Builders and makers know the seductive siren of force multipliers. Any time I can automate a task, I take the opportunity to do so. Tasks that require human clock cycles for each completed action are sure signs of a bottleneck (unless you're Amazon*). The manual labor tax can take many forms. A processing chain that halts and requires a careful choice to proceed, is a decision bottleneck. A pay wall for a service that can be replicated cheaper is another form of design tax.
The challenges I cherish are upfront design, end user feedback, and ongoing optimization, anything but monotonous busy work. These aren't random preferences, but "Mark optimal" design instincts driven by a lifetime of observation. A direct link between designer and user is best. The telephone game is all the evidence needed to illustrate the failure of communication, when many human interfaces exist between a customer and a maker. Signal noise between people corrupts messages between just a handful of nodes.
The Roles of Maker & User Overlap
Aspects of design are moving from makers to end users. The mass appeal of products and services is linked to the user's ability to customize the experience. The freedom to adapt an existing tool and tweak it just right, is becoming a requirement (the secret sauce behind open vs closed architectures). Communities where end users can freely share their modified designs, feedback value into the system (open source, hobby kit builders). The designers and "parts suppliers" endeavor to create more modular and interchangeable components.
Examples: Automated Business Systems & Hacking Code
Once you wade past the syntax soup of high level programming languages, structures and APIs you can get to the essence of design. Transferring an idea into a functioning prototype (no matter how asethically displeasing) is my starting goal anytime I code. Social coding is a form of metaprogramming where I can use open solutions, and work with others to make the leap from abstract to working prototype. But there are other hurdles between me and the illustrious goal of a functioning tool:
- There are many hours of document reading, and fluid "engineering language" (cursing) when I begin using something new, or in a new way
- When software grinds to a halt, there's plenty of redesign and rearchitecting. Me: "Hey Tyler I broke it, and I have these ideas..." Tyler: "Fix it, and thanks for volunteering"
- Misusing programming languages is part of the fun, as I discover and learn
Crafting a web/application based information business is a similar but more involved challenge. In the business case I work with the existing startup community (open source ideas, and code). Information and monetization methods are leveraged to manifest abstract ideas into a solid revenue/growth machine. The major hurdles to constructing a healthy business are legion:
- Dancing with lady luck. Timing, perception, chance meetings, and friend/network serendipity are just a few of the chance based drivers behind business building. Accept it, and try anyway. Terrible luck early on will help you roll with the punches later on
- Discovering and conjuring user traction, and doing so with a feedback loop that improves value as the number of users increases
- Constantly pitching a project, and refining that pitch using criticism/knowledge from startup veterans, friends, families, and strangers. I've told over 100 people personally about Victus Media, and have shared the idea with thousands of visitors to my blog as well as dropping hundreds of comments on relevant/related blogs. I have a list of 20-30 potential business partners and startups that is continually growing. I've opened web browsers at best buys and Mac stores to my blog and the Victus Media homepage
- Getting a handle on all finance cash flow, costs and revenues. Can your model scale? What's the minimum revenue you need per user/API hit to break even. Can I afford a coffee or water at Starbucks today?

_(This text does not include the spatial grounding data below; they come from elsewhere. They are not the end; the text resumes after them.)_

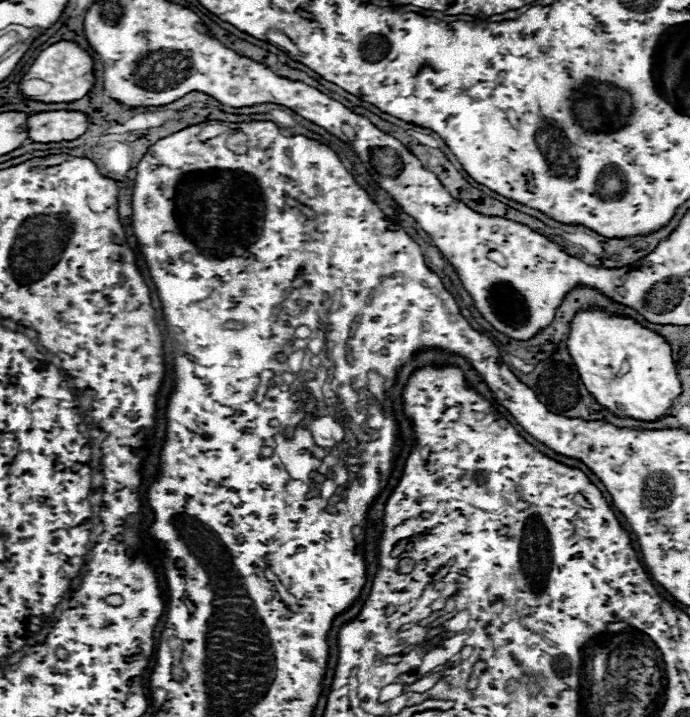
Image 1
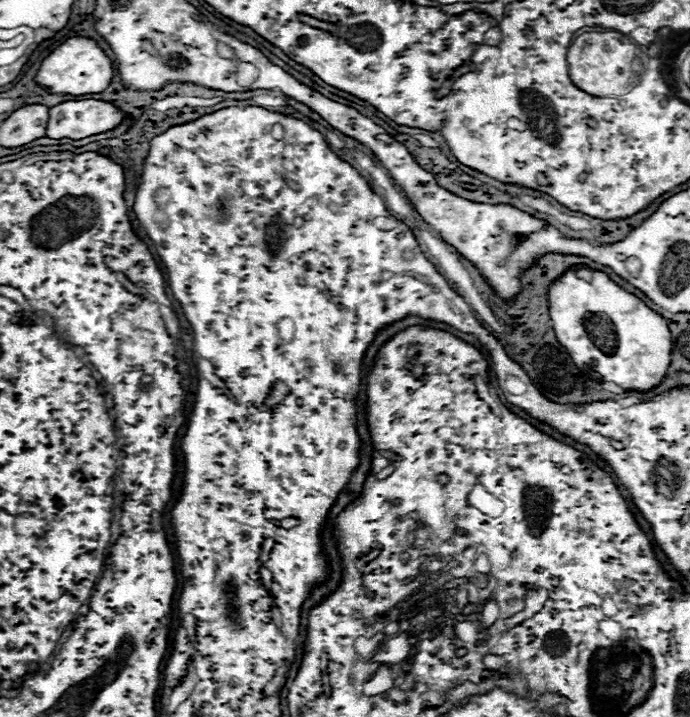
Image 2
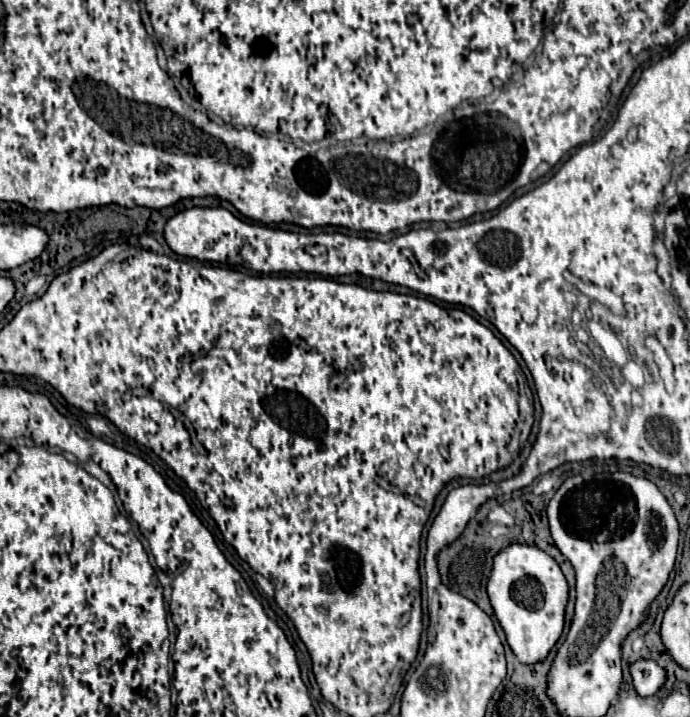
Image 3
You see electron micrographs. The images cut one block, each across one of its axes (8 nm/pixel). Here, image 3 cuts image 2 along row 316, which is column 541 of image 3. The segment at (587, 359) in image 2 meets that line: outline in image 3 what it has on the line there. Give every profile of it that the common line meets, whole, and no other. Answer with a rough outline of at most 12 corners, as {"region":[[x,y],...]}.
{"region":[[536,546],[494,556],[488,596],[516,658],[544,662],[568,582]]}

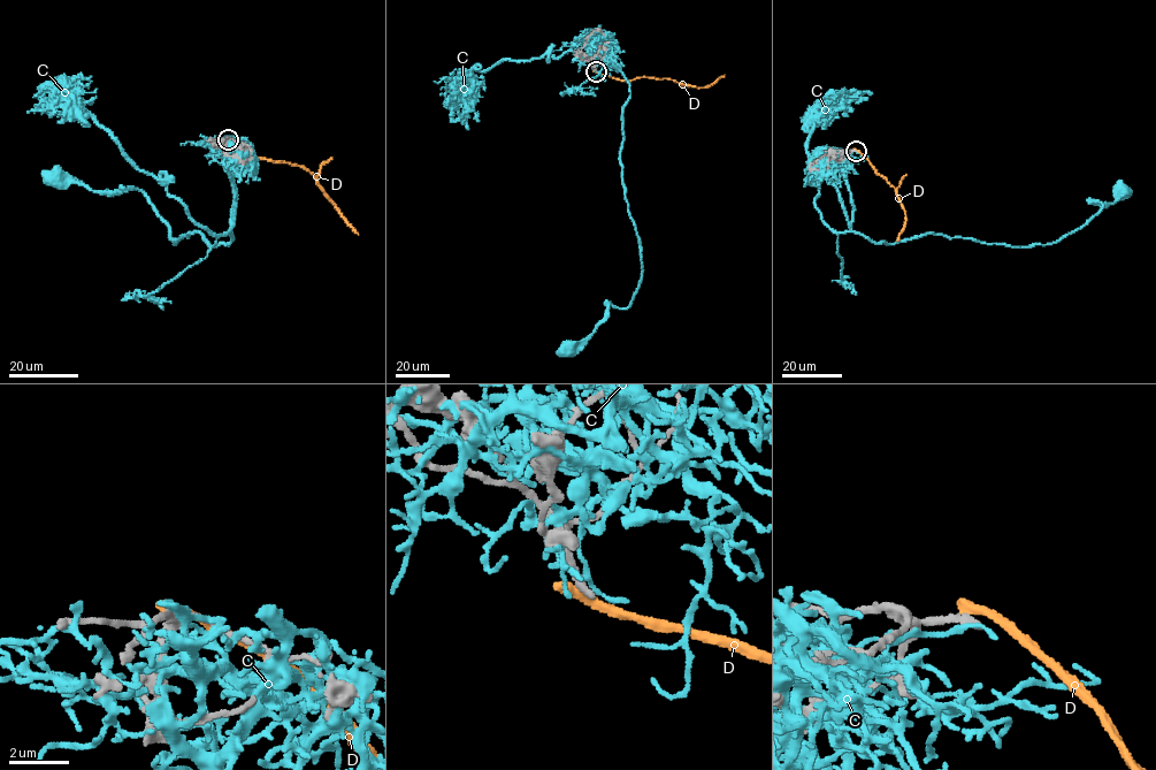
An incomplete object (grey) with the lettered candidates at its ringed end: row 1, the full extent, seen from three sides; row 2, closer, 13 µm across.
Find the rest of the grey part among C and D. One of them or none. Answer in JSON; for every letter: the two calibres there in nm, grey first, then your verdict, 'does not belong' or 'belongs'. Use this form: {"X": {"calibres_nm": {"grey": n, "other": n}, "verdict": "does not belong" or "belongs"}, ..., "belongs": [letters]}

- Incorporation details: where and when do you do it, what's a reasonable cost, S Corporations cost a little more and are hit differently for taxes but can be more attractive to purchase. Limited Liability Corporations are easier to set up/cheaper and are taxed differently
- Vesting is vital. How will you, your cofounders and investment angels/VCs maintain ownership (sweat equity, versus additional cash infusions)
- Hiring: I think of startups in one of two camps: venture backed, and organically grown/angel/family backed. Startups can transition from one form to another (usually seed funded to VC backed). In either case it's essential you make clear the dynamic nature of a position. Temporary consulting, and internships on a per task basis, and open source collaboration are the best ways to grow talent in a startup without trying to force a bad fit to work. Venture backed startups have more flexibility in attracting experienced early employees, but can suffer higher burn rates while developing traction
- What about direction/control? If you give up too much ownership investors can replace you with a souless but sharp executive just when business is booming. Or worse, you could become that souless process based exec, "let's synergize". It's better to plan early to bring in an experienced executive, and find someone you can work with
- Competition: I relish business competition, it's healthy and shows that you're not alone in recognizing a growing market opportunity. Competition is like free market research, learn what customers like and dislike most about competive tools, especially if they hold majority market share. Everyone has their own vision of the best solution, but companies are quick to copycat features that users feel comfortable with and expect. Own the features that matter most, and win the day
Notes:
* A disturbing counter to the human bottleneck is the Amazon Mechanical Turk which has put into practice absolute commoditization of certain human intelligence tasks.